* THINGS TO DO
1 - In the passage on Israel's claim to be a Western democracy, echo everything from "Instead, Israel has" down to "established in 1948.".
2 - According to the passage on Israel's claim to be a Western democracy, who can buy, own or lease land from the Jewish National Fund?
3 - Go on with the passage on Israel's claim to be a Western democracy from the point where it stops.

Top of TEXT UNDER STUDY

The second myth created by the Zionist propaganda is Israel’s claim for being a Western democracy. The common practice among Western political leaders is the tendency to single it out as the exception in a region otherwise lacking in democratic and representative regimes. It is a strange hypocrisy for Israel to claim itself as a Jewish state and a democracy at the same time, when on top of that it was established on the ruins of another people. Unlike many ethnic minorities living in Western societies, the Palestinians in Israel did not immigrate to the new system; rather, the system was imposed on them resulting in the destruction of their society and the disposition of the rest of their people.
Today, the Palestinians in Israel live as second-class citizens in a colonial-apartheid regime that does not lose any opportunity to marginalize, exploit, and manipulate their collective identity and existence according to the needs of the Jewish majority. Although a clear analogy can be made between the Israeli regime and the Apartheid regime of South Africa with regard to the status of the Palestinians in Israel, one must remember that while the entire native population of South Africa remained in their homeland, the native Palestinians have been literally forced into exile leaving a small minority of them behind. To drive the point home, it is suffice to remember the fact that the state of Israel does not have a constitution. As a colonial entity claiming to represent the national aspirations of the world Jewry, the Jewish state in Palestine has been unable to draft a constitution, which would simultaneously define its relationship with its non-Jewish Palestinian citizens and non-citizen Jews, around the world, let alone the Palestinian refugees insisting on their right to return to their homeland.
Instead, Israel has what is called “basic laws”, some of which illustrate the essence of its Apartheid structure. For an exmple, the “law of return” applies only to Jews, according to which any Jewish person all over the world, by religious-ethnic definition, is entitled to immigrate to the state of Israel and acquire its citizenship. The same right is prevented from Palestinian refugees who were expelled from the territory on which Israel was established in 1948.
Second, the Jewish National Fund (JNF), which was established by the Zionist movement before the creation of Israel itself, is the authority in charge of most of the land, and not the government. Again, by definition, only Jews can buy, own or lease land from the JNF, a right, which is denied to the Palestinians who are citizens of the same Israel. Within this state of affairs, the struggle to maintain their Palestinian national identity without compromising their human and civil rights and equal opportunities has been the core issue for the Palestinians in Israel.
Israel’s systematic discrimination against its Arab-Palestinian citizens takes a wide range of forms and manifestations. As reposted by the Human Rights Watch (2001) Palestinian schools in Israel suffer from systematic discrimination in budget, school building, support services, teacher qualifications and much more. There is no single Arab university in Israel despite the fact that Arab Palestinians constitute 20% of the populations. Many of the indigenous Arab-Palestinian villages (especially in the Naqab) are not recognized by the government and consequently are denied basic services such as water and electricity. Budget for Palestinian local municipalities is incomparable to Jewish towns of identical size.

Bottom of TEXT UNDER STUDY
Top of DATASET EXTRACT

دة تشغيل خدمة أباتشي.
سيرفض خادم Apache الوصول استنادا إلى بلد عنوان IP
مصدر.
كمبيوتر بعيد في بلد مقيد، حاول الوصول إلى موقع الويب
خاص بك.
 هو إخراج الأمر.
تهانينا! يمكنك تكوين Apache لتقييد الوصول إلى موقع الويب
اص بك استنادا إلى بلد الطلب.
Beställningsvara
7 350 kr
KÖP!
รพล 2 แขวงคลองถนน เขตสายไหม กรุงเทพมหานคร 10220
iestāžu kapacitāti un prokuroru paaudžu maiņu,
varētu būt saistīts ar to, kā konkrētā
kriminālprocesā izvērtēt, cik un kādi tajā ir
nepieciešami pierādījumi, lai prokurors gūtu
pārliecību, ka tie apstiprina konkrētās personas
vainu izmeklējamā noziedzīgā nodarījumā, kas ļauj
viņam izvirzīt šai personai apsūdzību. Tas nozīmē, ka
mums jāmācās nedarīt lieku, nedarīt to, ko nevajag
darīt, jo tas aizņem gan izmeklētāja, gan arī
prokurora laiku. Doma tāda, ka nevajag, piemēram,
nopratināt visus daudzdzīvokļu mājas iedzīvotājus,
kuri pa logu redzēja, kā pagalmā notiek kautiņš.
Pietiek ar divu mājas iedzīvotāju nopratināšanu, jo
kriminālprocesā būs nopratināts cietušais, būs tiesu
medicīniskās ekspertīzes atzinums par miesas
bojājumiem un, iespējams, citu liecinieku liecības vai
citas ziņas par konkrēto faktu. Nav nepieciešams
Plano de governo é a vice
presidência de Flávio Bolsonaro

Bottom of DATASET EXTRACT

* ANSWERS FOR THIS EXERCISE
1 -
Instead, Israel has what is called “basic laws”, some of which illustrate the essence of its Apartheid structure. For an exmple, the “law of return” applies only to Jews, according to which any Jewish person all over the world, by religious-ethnic definition, is entitled to immigrate to the state of Israel and acquire its citizenship. The same right is prevented from Palestinian refugees who were expelled from the territory on which Israel was established in 1948.

2 - Only Jews.

3 -
Abna’a al-Balad (People of the Homeland Movement) was founded as a grassroots movement in 1969, with the goal to preserve the collective national identity of the Arab Palestinians in Israel, link their struggle to that of the rest of their exiled brethren (especially the refugees right of return) and continue the struggle for the human rights and equality within the state which was imposed on them. It is the progressive voice of the masses against the global conspiracy of imperialism and against colonial sabotage of the Arab homeland and against the subjugation of the working classes and the poor. Through its grassroots organization, Abna’a al-Balad is working mainly towards building the institutions of civil society among the Palestinian masses and raising national awareness and collective consciousness.
Abna’a al-Balad, rejects any normalizing of relations with the Jewish state in Palestine through a firm boycott of the Zionist electoral process and refusing to be involved in this useless attempt to reform this system from within only giving it legitimacy and acceptance by the Arab voter. A system that demands of any elected official to its Knesset to subscribe to the law revised in 1984 through section 7 (A): that any member of the Zionist Knesset must accept the fact that the state is: “ A State for the Jewish People”. Realizing the racist connotations and dangerous implications of this precondition, Abna’a al-Balad asks the boycott of those pseudo-elections who call for a state for its “Jewish People.” Abna’a al-Balad will not pay this price to enter the Knesset and will not sacrifice its moral and ideological commitments to the masses and the progressive international movement for the gold of the world.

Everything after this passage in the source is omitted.